**本文**
——
死んだ兵士の軍服は丁寧に脱がされ、血まみれの水を大量に出しながら洗われ、その軍服は大きな裁縫工場で女性達によってミシンで繕われ、新兵に渡される。新兵には主人公のパウルのようにまだギムナジウムの生徒達も居る。徴兵制でないし母親にあなたには合わないと言われていたのに、学校の教師や友達の愛国的言葉につられて志願してしまうパウル。
みんな名前があり個性があり母親が、妻や子どもがいる。飢えに苦しみドロドロになり寒さの中で塹壕戦を戦う若い兵士達、戦争が終わった!とほっとした彼ら。一方、暖炉のある部屋で素晴らしい料理と赤ワインを楽しむフリートリッヒ将軍(年寄り)は、あと15分で休戦、にも関わらずドイツ勝利の為に戦えとドイツ兵達を煽る。批判能力も思考能力もとっくに失った兵士達は従い、まさに犬死に、野垂れ死に、無駄死にへ。
——
**資料**
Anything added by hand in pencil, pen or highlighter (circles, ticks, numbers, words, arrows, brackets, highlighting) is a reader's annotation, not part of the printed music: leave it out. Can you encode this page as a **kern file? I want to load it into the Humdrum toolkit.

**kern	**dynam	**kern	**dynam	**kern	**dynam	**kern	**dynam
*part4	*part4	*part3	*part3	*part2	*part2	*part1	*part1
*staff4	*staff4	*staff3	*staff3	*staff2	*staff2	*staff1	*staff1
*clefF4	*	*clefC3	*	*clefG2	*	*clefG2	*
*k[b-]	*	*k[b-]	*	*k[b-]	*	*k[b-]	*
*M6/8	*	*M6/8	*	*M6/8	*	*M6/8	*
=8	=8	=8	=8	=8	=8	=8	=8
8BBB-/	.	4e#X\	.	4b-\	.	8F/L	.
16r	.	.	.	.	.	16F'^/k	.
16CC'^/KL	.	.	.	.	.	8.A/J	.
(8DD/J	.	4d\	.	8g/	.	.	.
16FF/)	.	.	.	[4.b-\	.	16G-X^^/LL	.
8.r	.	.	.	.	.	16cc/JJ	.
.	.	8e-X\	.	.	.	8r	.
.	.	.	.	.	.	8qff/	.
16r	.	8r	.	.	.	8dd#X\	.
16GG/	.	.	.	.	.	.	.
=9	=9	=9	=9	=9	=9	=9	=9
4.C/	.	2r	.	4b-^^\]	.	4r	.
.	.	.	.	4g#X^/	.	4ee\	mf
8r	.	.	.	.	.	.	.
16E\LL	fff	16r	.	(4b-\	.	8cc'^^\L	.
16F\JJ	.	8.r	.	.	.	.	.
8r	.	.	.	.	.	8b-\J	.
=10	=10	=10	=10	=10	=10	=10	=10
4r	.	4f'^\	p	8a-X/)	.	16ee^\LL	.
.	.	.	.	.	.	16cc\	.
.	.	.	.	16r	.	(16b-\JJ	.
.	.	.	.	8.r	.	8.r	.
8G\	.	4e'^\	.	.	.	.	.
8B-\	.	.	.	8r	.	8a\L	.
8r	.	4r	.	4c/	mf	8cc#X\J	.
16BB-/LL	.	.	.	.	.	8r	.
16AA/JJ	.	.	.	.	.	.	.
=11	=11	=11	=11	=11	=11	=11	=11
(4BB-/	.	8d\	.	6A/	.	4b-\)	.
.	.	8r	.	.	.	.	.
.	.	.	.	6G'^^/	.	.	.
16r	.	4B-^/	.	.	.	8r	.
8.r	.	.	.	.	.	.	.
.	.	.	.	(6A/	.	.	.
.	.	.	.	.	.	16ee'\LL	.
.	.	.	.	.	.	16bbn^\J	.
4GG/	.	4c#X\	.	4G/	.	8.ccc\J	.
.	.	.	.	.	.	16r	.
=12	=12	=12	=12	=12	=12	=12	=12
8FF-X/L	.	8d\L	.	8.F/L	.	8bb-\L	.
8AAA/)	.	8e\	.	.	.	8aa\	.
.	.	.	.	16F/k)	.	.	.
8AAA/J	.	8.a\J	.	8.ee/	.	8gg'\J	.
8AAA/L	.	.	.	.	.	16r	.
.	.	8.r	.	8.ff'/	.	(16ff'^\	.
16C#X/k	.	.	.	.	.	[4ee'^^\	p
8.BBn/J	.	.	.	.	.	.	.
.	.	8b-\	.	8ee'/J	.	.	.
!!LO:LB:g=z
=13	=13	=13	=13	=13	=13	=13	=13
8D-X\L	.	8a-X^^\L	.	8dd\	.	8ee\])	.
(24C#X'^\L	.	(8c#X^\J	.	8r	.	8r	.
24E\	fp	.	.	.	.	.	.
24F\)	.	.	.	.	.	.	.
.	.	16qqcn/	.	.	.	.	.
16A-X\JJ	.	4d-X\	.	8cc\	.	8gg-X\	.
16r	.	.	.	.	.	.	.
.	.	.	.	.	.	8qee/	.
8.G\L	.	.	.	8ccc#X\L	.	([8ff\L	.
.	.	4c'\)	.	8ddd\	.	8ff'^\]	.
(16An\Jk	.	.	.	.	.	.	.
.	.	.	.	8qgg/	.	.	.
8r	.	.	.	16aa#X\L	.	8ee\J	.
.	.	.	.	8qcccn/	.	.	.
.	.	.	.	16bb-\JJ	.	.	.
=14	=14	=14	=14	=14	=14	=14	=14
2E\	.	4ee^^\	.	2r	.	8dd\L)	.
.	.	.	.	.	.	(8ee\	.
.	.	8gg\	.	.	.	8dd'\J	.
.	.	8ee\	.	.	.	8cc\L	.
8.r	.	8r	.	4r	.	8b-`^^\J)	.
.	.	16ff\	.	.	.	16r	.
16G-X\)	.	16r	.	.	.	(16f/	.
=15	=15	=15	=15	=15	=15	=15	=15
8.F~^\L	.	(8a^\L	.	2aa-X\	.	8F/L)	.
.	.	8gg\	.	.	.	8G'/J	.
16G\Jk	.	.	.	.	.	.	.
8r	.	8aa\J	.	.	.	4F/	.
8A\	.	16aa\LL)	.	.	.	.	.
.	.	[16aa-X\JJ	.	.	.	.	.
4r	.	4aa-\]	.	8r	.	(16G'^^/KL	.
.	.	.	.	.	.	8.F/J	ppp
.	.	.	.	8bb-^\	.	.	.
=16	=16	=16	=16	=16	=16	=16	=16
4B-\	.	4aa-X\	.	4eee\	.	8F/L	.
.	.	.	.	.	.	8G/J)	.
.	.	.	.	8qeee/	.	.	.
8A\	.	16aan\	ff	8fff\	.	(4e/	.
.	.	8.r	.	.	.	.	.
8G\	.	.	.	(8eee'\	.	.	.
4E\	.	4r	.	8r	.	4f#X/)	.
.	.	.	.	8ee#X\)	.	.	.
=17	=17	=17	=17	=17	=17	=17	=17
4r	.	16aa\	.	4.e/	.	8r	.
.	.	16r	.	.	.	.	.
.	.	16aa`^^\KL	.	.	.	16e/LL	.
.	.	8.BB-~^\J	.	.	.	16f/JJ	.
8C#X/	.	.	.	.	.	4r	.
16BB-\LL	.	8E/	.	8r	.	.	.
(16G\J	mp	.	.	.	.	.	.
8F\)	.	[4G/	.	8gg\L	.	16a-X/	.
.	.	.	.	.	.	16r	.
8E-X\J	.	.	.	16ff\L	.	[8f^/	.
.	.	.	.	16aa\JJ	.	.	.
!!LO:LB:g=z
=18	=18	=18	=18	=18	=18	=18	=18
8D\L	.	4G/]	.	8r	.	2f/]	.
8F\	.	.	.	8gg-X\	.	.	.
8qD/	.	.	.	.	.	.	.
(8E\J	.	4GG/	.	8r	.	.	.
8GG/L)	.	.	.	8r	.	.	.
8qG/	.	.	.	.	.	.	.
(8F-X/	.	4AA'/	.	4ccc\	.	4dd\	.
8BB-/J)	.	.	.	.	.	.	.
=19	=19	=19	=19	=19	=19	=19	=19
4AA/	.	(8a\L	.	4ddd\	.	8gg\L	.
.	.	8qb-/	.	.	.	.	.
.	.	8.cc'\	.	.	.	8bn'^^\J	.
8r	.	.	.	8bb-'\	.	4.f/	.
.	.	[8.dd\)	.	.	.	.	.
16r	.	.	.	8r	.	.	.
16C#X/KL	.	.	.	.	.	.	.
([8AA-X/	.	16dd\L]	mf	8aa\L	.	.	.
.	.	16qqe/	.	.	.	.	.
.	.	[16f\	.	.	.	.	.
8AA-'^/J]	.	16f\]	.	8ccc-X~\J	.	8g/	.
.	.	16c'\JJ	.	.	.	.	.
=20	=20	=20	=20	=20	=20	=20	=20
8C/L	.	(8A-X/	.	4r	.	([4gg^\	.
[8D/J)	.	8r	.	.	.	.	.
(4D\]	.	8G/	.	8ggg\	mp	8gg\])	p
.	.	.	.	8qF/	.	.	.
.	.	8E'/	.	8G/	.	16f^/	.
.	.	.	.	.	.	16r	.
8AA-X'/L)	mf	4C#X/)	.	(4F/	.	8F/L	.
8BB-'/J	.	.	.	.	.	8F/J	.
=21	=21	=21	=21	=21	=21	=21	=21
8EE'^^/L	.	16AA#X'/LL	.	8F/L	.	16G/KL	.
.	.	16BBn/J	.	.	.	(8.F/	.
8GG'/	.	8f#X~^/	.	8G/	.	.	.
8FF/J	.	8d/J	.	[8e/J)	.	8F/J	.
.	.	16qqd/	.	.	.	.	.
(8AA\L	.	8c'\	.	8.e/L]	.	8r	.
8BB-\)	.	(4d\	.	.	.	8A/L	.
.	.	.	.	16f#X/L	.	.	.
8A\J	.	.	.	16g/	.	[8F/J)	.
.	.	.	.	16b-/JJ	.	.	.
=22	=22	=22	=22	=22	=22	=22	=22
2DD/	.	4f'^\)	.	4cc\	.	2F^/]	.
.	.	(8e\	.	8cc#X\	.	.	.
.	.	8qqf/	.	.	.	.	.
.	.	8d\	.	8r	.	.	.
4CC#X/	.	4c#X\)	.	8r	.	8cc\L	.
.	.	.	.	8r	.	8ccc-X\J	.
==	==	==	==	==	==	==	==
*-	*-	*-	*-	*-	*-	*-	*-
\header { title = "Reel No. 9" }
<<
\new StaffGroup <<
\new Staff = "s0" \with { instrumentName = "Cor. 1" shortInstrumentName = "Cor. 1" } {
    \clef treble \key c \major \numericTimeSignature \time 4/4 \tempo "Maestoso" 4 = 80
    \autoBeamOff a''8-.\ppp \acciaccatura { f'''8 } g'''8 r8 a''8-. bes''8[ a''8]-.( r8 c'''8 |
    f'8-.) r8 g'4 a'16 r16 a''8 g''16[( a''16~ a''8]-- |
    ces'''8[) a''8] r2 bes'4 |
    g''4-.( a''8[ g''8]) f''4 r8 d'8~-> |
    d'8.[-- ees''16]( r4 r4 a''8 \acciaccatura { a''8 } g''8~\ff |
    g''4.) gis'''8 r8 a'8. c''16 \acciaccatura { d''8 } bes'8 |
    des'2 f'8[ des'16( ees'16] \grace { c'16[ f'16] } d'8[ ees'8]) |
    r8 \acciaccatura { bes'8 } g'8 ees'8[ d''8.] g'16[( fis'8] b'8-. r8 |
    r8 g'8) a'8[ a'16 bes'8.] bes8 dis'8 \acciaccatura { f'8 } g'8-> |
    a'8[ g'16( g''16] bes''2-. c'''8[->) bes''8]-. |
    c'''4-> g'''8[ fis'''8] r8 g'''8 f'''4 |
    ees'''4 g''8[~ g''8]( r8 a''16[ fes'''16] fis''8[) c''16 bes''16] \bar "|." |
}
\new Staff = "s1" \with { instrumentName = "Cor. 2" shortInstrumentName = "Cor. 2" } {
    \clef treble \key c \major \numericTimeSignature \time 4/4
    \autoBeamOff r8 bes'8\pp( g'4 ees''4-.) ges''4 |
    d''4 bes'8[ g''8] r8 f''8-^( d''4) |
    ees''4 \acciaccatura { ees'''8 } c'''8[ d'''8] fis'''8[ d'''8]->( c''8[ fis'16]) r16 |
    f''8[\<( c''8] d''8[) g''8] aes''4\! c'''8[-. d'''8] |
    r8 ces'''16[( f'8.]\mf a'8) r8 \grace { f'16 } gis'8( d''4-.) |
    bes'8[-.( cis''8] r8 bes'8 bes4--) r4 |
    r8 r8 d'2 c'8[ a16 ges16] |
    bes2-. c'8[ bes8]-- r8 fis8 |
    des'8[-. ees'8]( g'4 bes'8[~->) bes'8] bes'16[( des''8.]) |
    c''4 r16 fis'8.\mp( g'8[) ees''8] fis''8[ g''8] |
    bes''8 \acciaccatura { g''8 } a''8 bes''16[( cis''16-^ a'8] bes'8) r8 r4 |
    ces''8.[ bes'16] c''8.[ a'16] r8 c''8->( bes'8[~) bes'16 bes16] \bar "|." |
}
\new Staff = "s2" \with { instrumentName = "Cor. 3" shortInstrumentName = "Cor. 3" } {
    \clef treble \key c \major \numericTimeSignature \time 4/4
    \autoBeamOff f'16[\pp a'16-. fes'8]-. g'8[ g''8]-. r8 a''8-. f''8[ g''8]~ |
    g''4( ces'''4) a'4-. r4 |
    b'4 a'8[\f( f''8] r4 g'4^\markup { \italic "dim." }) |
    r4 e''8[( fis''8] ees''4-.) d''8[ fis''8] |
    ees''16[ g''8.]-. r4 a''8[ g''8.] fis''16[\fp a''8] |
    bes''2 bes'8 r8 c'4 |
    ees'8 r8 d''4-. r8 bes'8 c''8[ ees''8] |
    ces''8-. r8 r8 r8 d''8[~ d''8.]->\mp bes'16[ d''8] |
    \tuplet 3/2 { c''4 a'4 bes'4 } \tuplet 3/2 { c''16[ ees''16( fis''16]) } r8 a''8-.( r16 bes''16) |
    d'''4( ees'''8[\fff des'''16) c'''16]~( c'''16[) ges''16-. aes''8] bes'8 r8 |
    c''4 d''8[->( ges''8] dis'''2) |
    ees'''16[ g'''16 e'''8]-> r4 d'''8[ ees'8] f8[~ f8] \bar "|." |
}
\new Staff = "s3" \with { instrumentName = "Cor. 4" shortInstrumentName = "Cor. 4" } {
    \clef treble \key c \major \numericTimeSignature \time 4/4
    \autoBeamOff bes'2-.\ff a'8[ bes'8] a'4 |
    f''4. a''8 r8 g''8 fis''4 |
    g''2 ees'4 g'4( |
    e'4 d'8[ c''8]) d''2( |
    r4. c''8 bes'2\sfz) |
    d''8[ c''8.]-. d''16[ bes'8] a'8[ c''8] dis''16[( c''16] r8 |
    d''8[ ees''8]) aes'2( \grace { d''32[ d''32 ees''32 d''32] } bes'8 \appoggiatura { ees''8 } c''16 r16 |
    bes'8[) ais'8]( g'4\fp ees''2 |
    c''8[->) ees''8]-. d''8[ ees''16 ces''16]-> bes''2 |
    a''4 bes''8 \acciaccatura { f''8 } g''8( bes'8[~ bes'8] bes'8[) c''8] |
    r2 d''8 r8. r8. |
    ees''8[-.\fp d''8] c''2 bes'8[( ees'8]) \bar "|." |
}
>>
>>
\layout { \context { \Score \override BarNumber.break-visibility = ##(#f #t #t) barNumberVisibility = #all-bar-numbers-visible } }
——
**練習問題**
A) 本文について、次の問いに答えてください。
(i) 洗われた軍服は、どこで誰によって繕われるか。
(ii) パウルは何につられて志願したか。
(iii) フリートリッヒ将軍は暖炉のある部屋で何を楽しんでいるか。
B) 記録の中から文字列 "instrumentName" を含む行をすべて探し出し、書き写してください。大文字と小文字は区別します。

**解答**
A)
(i) 大きな裁縫工場で、女性達によってミシンで繕われる。
(ii) 学校の教師や友達の愛国的言葉。
(iii) 素晴らしい料理と赤ワイン。

B)
\new Staff = "s0" \with { instrumentName = "Cor. 1" shortInstrumentName = "Cor. 1" } {
\new Staff = "s1" \with { instrumentName = "Cor. 2" shortInstrumentName = "Cor. 2" } {
\new Staff = "s2" \with { instrumentName = "Cor. 3" shortInstrumentName = "Cor. 3" } {
\new Staff = "s3" \with { instrumentName = "Cor. 4" shortInstrumentName = "Cor. 4" } {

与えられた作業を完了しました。